Well, we mean "subtract the elements of the second sequence, step by step, from the first." Which we write as

```
using c = mpl::transform<a, b, mpl::minus<_1, _2>>::type;
```

We could write well

```
using c = mpl::transform<b, a, mpl::minus<_2, _1>>::type;
```

- it will mean the same thing.

This general algorithm `transform`

allows you to write complex transformations such as

```
// hide some irrelevant boilerplate behind an alias
template<typename... Ts>
using multiplies_t = mpl::multiplies<Ts...>::type;
// compute c = a^2 + 2ab + 1
using c = mpl::transform<a, b,
mpl::plus<multiplies_t< _1, _1 >, // a^2 ...
multiplies_t< mpl::int_<2>, _1, _2 >, // ... + 2ab ...
mpl::int_<1>> // ... + 1
>::type;
```

Here we can refer to the same sequence element `a`

three times using a symbol `_1`

, and `_2`

refers to the corresponding sequence element `b`

.

So that's the point of symbols `_1`

and `_2`

context `mpl::transform`

. But you are probably still wondering how they are implemented. Well, there is no magic here. They can also be implemented as

```
template<int> struct _ {};
using _1 = _<1>;
using _2 = _<2>;
```

As long as they get unique, distinguishable entities in a C ++ type system, that's all MPL really cares about.

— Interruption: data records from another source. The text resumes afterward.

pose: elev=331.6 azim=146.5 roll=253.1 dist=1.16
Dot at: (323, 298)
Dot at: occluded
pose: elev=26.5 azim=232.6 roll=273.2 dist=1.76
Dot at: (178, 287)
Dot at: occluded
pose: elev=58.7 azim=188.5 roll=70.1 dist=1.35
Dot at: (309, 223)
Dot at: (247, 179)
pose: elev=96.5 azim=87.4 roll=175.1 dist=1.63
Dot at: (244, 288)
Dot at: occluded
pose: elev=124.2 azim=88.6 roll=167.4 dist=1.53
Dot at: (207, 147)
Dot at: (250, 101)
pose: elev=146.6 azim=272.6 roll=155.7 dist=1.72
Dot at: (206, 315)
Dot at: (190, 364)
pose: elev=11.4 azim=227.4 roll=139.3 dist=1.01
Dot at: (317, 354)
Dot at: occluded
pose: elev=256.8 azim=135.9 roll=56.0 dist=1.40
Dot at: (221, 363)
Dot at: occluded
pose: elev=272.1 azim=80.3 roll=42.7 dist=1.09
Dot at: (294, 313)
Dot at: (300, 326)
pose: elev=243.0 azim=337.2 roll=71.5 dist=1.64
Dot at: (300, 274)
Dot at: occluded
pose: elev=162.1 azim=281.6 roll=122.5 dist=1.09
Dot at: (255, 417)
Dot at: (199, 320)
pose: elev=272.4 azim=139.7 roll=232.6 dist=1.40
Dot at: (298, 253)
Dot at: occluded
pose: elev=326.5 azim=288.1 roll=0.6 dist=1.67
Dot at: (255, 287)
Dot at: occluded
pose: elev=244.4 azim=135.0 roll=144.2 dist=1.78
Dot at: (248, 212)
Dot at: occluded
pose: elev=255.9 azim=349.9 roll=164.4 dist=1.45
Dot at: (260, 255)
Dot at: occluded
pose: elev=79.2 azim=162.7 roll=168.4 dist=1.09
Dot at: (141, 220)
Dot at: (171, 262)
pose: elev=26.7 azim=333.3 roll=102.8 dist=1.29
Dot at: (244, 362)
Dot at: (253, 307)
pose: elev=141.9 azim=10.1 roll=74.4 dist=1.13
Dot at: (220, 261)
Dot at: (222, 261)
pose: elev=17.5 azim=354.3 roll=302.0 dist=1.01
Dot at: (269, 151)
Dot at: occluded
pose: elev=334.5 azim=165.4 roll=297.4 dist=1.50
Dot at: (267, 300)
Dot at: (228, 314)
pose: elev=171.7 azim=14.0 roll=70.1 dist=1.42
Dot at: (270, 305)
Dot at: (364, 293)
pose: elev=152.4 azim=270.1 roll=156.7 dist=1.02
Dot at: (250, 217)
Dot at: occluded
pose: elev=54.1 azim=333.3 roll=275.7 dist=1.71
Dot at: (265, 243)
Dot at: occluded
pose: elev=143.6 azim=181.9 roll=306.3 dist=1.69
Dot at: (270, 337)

But in reality they are actually implemented as typedefs for specializations `mpl::arg`

, which leads to a neat trick. Since it `_1`

is synonymous `mpl::arg<1>`

, we can say

```
_1::apply<A,B,C>::type is the same type as A
_2::apply<A,B,C>::type is the same type as B
...
```

and I would suggest that I `mpl::transform`

can take advantage of this fact internally.